REQUIRED ACTION A:
Answer these questions using the article on Cedric Alexander:
(i) In what year did Alexander graduate from the School of Professional Psychology?
(ii) What subject did his dissertation cover?
(iii) How many days did he spend in Ferguson?
REQUIRED ACTION B: List every date or year given in the article on Cedric Alexander, in the order they appear.
REQUIRED ACTION C: Continue the article on Cedric Alexander from its last sentence.

SOURCE EXTRACT:
────────────────────────────────────────

Wright State alumnus Cedric Alexander discusses his role in helping violence-torn Ferguson, Mo.

Cedric Alexander

Cedric Alexander, director of public safety in DeKalb County, Ga., and a School of Professional Psychology graduate, spoke at the school’s convocation.

One of the nation’s top law enforcement officials, fresh from a visit to riot-scarred Ferguson, Mo., to help ease racial tensions, returned to his alma mater to address new students at Wright State University’s School of Professional Psychology.

Cedric Alexander — director of public safety in DeKalb County, Ga., which includes part of Atlanta, and president of the National Organization of Black Law Enforcement Executives — is a 1997 graduate of SOPP. He arrived on campus Aug. 22 to speak at the SOPP convocation.

“To have the opportunity to train here at Wright State, to be educated here at Wright State, was probably one of the most profound decisions I made throughout the course of my career,” Alexander said. “During my study and time here, I was able to learn a lot about myself. More importantly, though, I was able to learn a lot about people.”

Alexander started his policing career in 1977. After receiving his doctorate in psychology from Wright State — where he did his dissertation on police stress and burnout — he went on to the University of Rochester Medical Center, doing clinical work and serving on the faculty. He later served as federal security director for Dallas/Fort Worth International Airport.

Alexander became a key peacemaker in Ferguson, which was rocked with civil unrest after an African American teenager was shot and killed by a white police officer.

He traveled to Ferguson on Aug. 16 and spent two days there, meeting with community leaders and Ferguson Police Chief Thomas Jackson.

────────────────────────────────────────

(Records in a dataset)
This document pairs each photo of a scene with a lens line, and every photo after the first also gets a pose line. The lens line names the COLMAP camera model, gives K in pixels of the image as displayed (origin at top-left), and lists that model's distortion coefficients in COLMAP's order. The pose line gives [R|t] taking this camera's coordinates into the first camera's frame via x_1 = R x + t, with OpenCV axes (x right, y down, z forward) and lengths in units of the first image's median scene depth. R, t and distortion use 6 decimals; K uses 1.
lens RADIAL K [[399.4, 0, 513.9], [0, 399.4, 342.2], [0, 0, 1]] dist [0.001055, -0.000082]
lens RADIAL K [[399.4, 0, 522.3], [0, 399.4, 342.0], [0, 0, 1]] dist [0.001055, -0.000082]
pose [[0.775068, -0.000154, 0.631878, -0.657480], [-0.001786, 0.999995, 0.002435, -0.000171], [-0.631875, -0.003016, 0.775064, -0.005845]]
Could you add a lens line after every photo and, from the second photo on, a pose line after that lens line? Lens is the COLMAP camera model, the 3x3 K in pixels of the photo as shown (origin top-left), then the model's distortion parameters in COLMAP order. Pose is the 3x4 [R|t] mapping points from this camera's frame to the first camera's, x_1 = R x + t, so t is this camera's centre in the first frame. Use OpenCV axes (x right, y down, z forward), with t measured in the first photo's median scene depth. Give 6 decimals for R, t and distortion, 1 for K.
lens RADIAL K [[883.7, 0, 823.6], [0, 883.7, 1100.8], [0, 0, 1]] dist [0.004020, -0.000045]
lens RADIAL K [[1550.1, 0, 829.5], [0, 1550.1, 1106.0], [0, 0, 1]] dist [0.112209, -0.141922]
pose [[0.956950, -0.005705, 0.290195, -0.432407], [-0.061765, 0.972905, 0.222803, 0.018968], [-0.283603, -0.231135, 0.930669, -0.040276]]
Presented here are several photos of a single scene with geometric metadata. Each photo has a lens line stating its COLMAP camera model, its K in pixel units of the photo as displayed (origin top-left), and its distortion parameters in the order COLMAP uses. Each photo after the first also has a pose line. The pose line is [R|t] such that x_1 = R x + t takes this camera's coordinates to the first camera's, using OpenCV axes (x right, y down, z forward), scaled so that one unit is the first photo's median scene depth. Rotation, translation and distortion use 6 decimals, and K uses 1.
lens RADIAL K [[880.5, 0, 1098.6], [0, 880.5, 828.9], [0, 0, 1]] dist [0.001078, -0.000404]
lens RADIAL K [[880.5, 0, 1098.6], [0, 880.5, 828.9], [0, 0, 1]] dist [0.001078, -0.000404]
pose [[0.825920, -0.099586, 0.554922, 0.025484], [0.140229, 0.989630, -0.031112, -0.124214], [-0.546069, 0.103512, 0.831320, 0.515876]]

────────────────────────────────────────

OUTPUT A:
(i) 1997
(ii) Police stress and burnout
(iii) Two days

OUTPUT B: 1997, Aug. 22, 1977, Aug. 16

OUTPUT C:
Alexander said both sides agreed that there needs to be training within the police department on cultural differences. Only three of the 55 Ferguson police officers are African American in a city that is nearly 70 percent African American, he said.

Alexander said communities and their police departments must support each other to have good public safety.

“I am very optimistic that in light of all of the negative images that we’ve witnessed over the last couple of weeks, I truly believe quite frankly that those present opportunities for this community to grow and for the police department to grow and for us as a nation to grow,” he said.

Alexander said his message to SOPP students is to let themselves explore all of the career possibilities that will enable them to better their communities and the nation.

“The opportunities are endless for young people who are coming into this program here at Wright State,” he said.

SOPP emphasizes generalist training, giving students broad exposure to theoretical models, clinical skills and professional roles that prepare them for the practice of psychology. A commitment to diversity is reflected in the school’s policies for the recruitment, retention and development of faculty and students and in its curriculum and field placements.